Catholic Historian, Priest Antonio Pereira de Figueiredo in 1768 stated "That the Gloss of the aforementioned Extravagant gave the Pope the title of God is an undeniable and constant fact based on the lesson of the same Gloss of the editions that I pointed out in the Theological Attempt That the Popes did not disapprove or reject this title is another equally undeniable and constant fact based on the edition of Canon Law ordered to be made and published in Rome in the year 1580 by Gregory XIII"Additionally while the gloss existed as a commentary on the body of canon law and thereby not holding the same authority, some protestants have noted that Distinctio 96, Chapter "Satis Evidenter" of the Decretum Gratiani already stated that the pope was shown by the pious prince Constantine to be God with the following statement: "Satis evidenter ostenditur a saeculari potestate nec solvi prosus nec ligari pontificem, quem constat a pio principe Constantio Deum appellatum, cum nec posse Deum ab hominibus judicari manifestum est"

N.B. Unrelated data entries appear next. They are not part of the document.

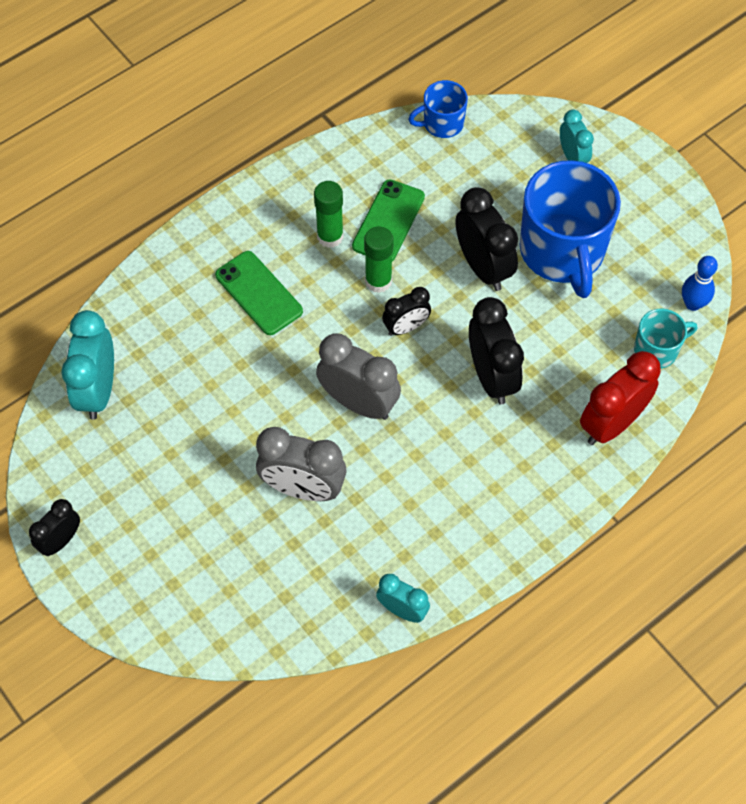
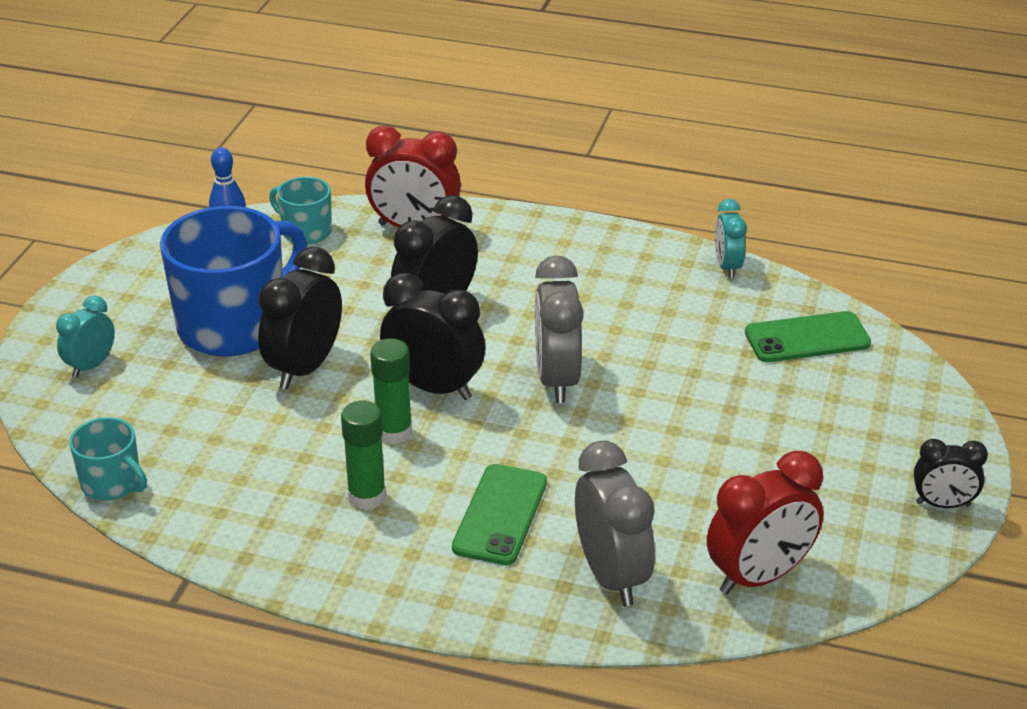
camera: 125 degrees left, 25 degrees down
turquoise clock [61,310,114,420] -> red clock [707,451,824,594]
grey clock [256,427,347,501] -> grey clock moved to [575,440,655,606]
green phone [352,179,425,261] -> green phone moved to [745,311,871,362]
black clock [382,287,431,336] -> black clock [380,273,485,400], size x1.69
blue mug [408,80,468,138] -> turquoise mug [69,417,147,501]

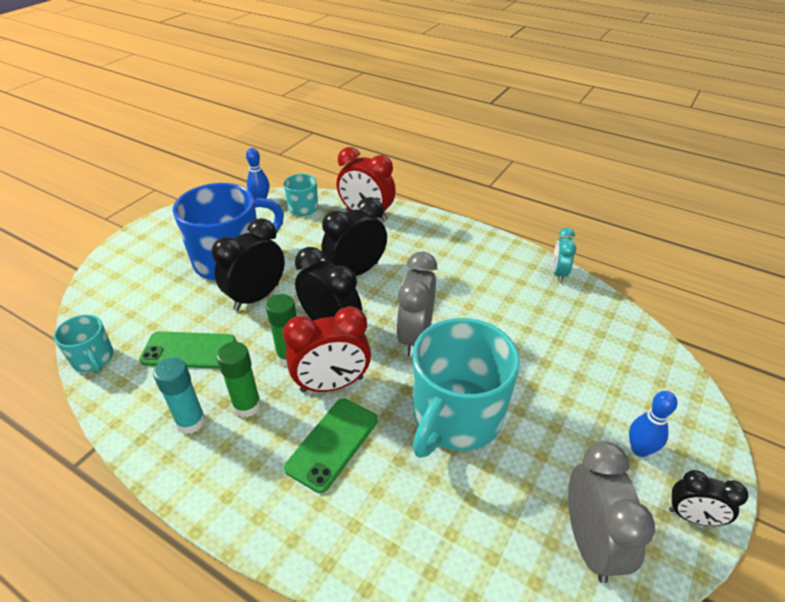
camera: 15 degrees right, 5 degrees up
turquoise clock [56,296,115,378] -> none
grey clock [575,440,655,606] -> grey clock moved to [568,441,655,583]
red clock [707,451,824,594] -> red clock moved to [283,306,371,392]
green phone [745,311,871,362] -> green phone moved to [139,331,236,369]
none -> turquoise glue stick [153,357,206,434]
none -> turquoise mug [413,318,520,458]
none -> blue bowling pin [629,391,677,457]

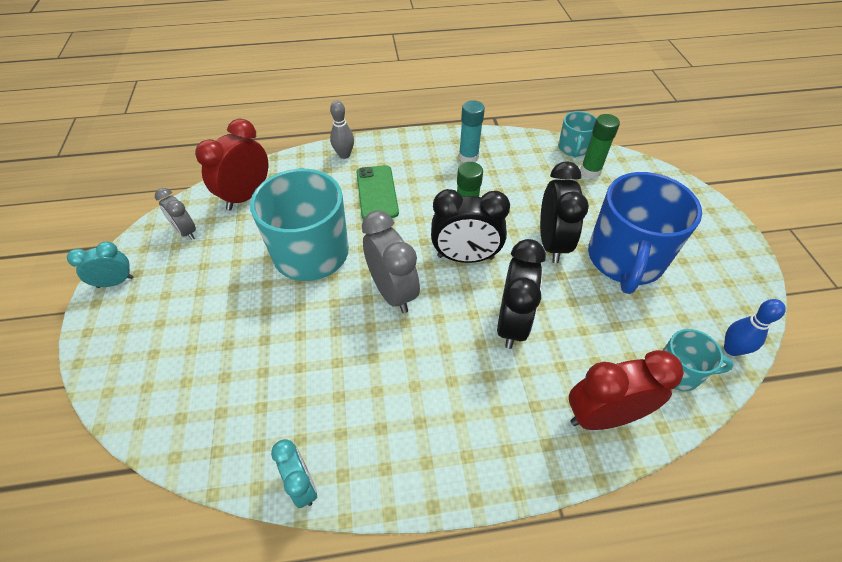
camera: 140 degrees right, 10 degrees up
turquoise mug [54,314,114,372] -> turquoise mug turned 90 degrees counterclockwise [558,111,597,158]
green phone [139,331,236,369] -> none
green glue stick [216,342,261,417] -> green glue stick moved to [580,114,620,178]
red clock [283,306,371,392] -> red clock moved to [195,119,268,211]
grey clock [568,441,655,583] -> grey clock [155,188,196,240], size x0.59
blue bowling pin [629,391,677,457] -> none
black clock [669,470,748,526] -> turquoise clock [67,241,134,288]
none -> grey bowling pin [330,101,354,159]

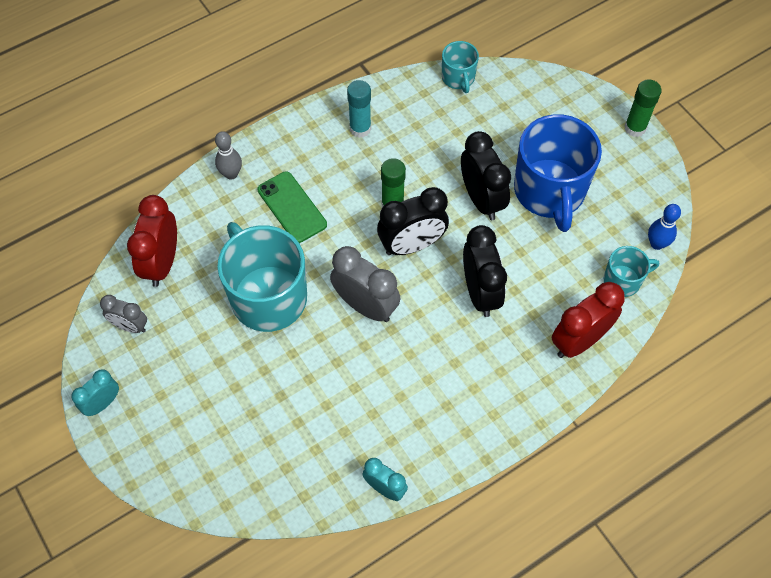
camera: 25 degrees left, 10 degrees up
green glue stick [580,114,620,178] -> green glue stick moved to [625,79,661,137]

"It is quite clearly shown that the pontiff cannot be bound by the secular power, which is evidently called God by the pious prince Constantine, since it is evident that even God cannot be judged by men"Thus the gloss was recognized by some to be consistent with the body of canon law in the Decretum Gratiani including multiple editions at the Biblioteca Apostolica Vaticana.

== Catholic Denials ==
Various Blogs and websites have responded either denying the existence of the phrase in the original (Vat.lat.1397) manuscript or attempting to downplay the authority of the canonists interpretation of canon law.